Еще шла война. Мы бежали от немцев, немцы шли по Карелии, театр драпал до Вологды. Вологда – город эвакуированных. Мы там жили некоторое время. Я работала гримером в Вологодском театре. А потом пошла в КЭБ – Концертно-эстрадное бюро. Мне еще не было восемнадцати. К нам очень хорошие гастролеры приезжали: Барсова и Пирогов из Большого театра, мхатовцы Хмелев, Грибов, Тарасова. Козин Вадим Алексеевич со своими аккомпаниаторами. У него тогда был Давид Ашкенази, Козин потом был в ссылке. В мои обязанности входило встретить их на вокзале, обеспечить им номер в гостинице. Тогда была карточная система, нужно было еще с обкомовской столовой договориться, чтобы их кормили три раза в день, чтобы дали талоны, по которым кормили. Им давали УДП – усиленный паек, в просторечье называлось “умрешь днем позже”. И еще чтобы на сцене было все в порядке. И встретить на вокзале и отправить обратно. С машинами было плохо. Я их встречала на лошадях. Коляску могла и запрячь, и править – все умела.
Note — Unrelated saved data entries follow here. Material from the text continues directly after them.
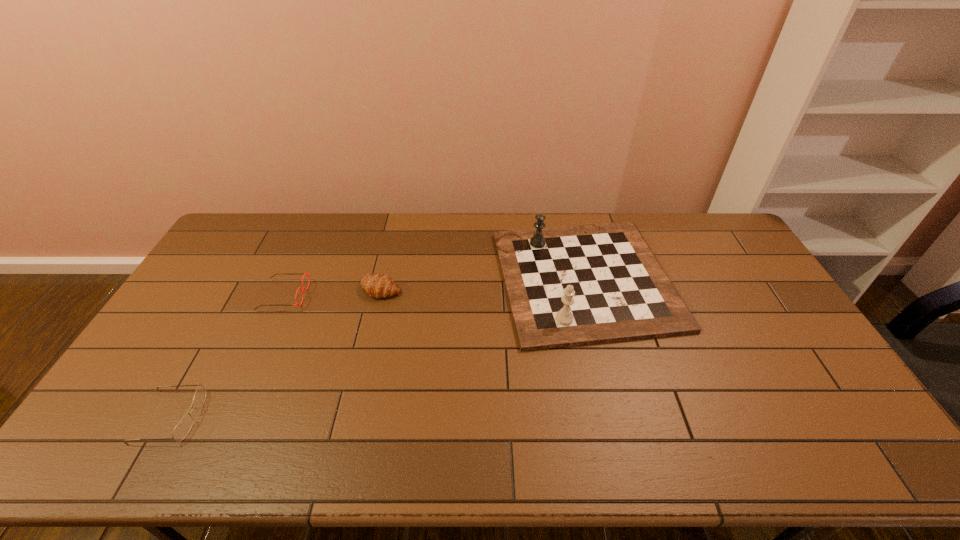
Identify the location of free space that satisfies the following two spatial constraints: 1. on the front side of the gameboard; 2. on the front-facing side of the farther spectacles. The image size is (960, 540). (588, 295).

Where is `vacant space that satisfies the following two spatial constraints: 1. on the front side of the third object from left to right; 2. on the front-facing side of the nearer spectacles`? This screenshot has height=540, width=960. vacant space that satisfies the following two spatial constraints: 1. on the front side of the third object from left to right; 2. on the front-facing side of the nearer spectacles is located at coordinates (351, 417).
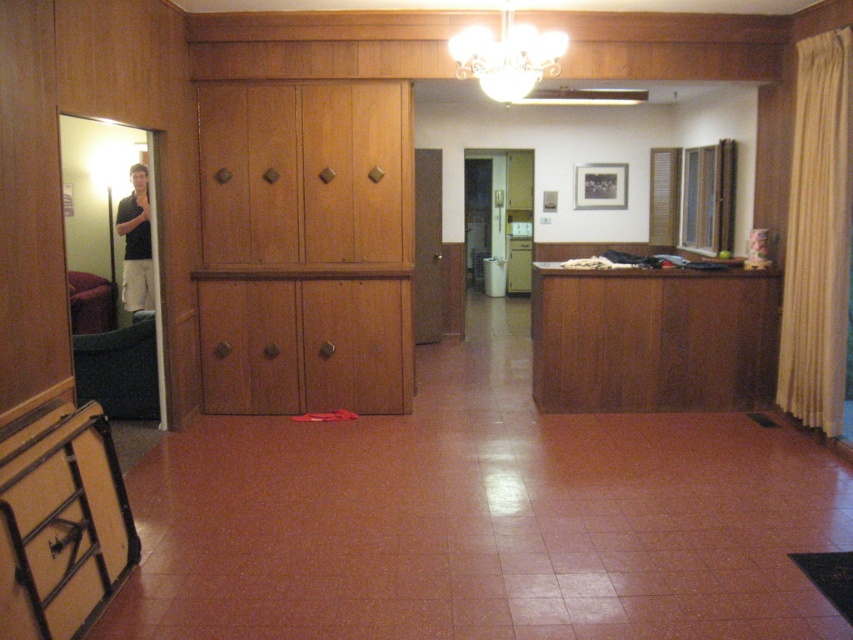
Between wooden dresser at center and white glass chandelier at upper center, which one has more height?

wooden dresser at center

The height and width of the screenshot is (640, 853). Describe the element at coordinates (305, 246) in the screenshot. I see `wooden dresser at center` at that location.

Does point (337, 160) come behind point (550, 68)?

Yes, it is behind point (550, 68).

Identify the location of wooden dresser at center. This screenshot has width=853, height=640. (305, 246).

Is wooden dresser at center to the right of matte black drawer at lower left from the viewer's perspective?

Yes, wooden dresser at center is to the right of matte black drawer at lower left.

In the scene shown: Does wooden dresser at center appear on the left side of matte black drawer at lower left?

In fact, wooden dresser at center is to the right of matte black drawer at lower left.

What are the coordinates of `wooden dresser at center` in the screenshot? It's located at (305, 246).

Does matte black drawer at lower left have a lesser width compared to beige fabric curtain at right?

No, matte black drawer at lower left is not thinner than beige fabric curtain at right.

How far apart are matte black drawer at lower left and beige fabric curtain at right?

3.65 meters

Where is `matte black drawer at lower left`? The height and width of the screenshot is (640, 853). matte black drawer at lower left is located at coordinates (62, 529).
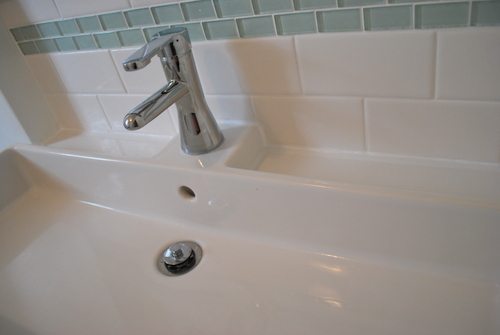
You are a GUI agent. You are given a task and a screenshot of the screen. Output one action in this format:
    pyautogui.click(x=<x>, y=<y>)
    Task: Click on the bottom of faucet
    
    Given the screenshot: What is the action you would take?
    pyautogui.click(x=181, y=149), pyautogui.click(x=223, y=135)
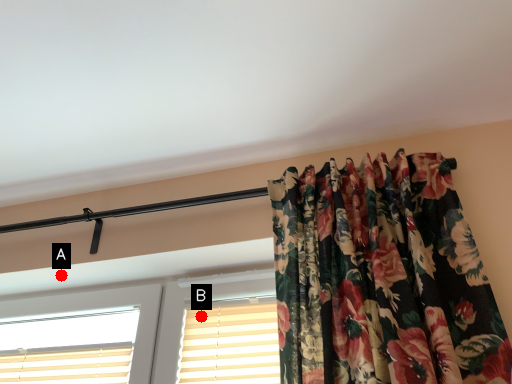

Я поехала поступать в Москву, а муж – в Уфу, в театр. Он бывший заключенный, в Москве нельзя было тогда жить. И вот я приехала в Москву и решила поступать в театральный институт, хотела быть актрисой. Приехала в ГИТИС. Все мхатовцы были мной вполне довольны. Я хотела поступать в драматический. Я была очень маленького роста. Худенькая и выглядела как ребенок. Но чтобы получить карточку, таскала из типографии афиши в цех расклейки. Сначала мне негде было жить, поскольку я нигде не работала и не училась. Я жила у актеров. Но я стеснялась, день-два ночую, а потом говорю – меня позвали в другое место. Но кому я нужна? Ночевала на вокзалах, на подоконнике в кинотеатре, треугольный такой подоконник, как ниша, завешенный занавеской. Свернусь калачиком. Потом уже я получила место в общежитии на Трифоновке. Знаменитое общежитие, где жили и художественные институты, и театральные, и музыкальные. У Рижского вокзала.
Потом поступила во Всесоюзное гастрольное концертное объединение. ВГКО. Устроилась администратором по концертам солистов. Гинзбург Григорий Давыдович, заведующий сектором открытых концертов, решил меня определить: “Ты не из тех, ты с ними (с артистами.
Был конец войны. Еще нельзя было особенно ходить свободно по улицам, забирали в милицию.
Так как я была в хороших отношениях с Лавутом[29]
, он мне сказал, что в Политехническом будет вечер Пастернака. Я пошла туда. С ним был еще Женя, его сын. После вечера я подошла к Пастернаку и пыталась ему сказать, что благодарна за его стихи, а сама волнуюсь и запинаюсь. Женя пытается мне помочь объяснить, что я хочу сказать, и все не так, как надо. И Борис Леонидович это понял. Поэтому он говорит: “Вы знаете, вот вам мой телефон, вы мне позвоните, мы с вами встретимся. Женя, ты все не то говоришь”.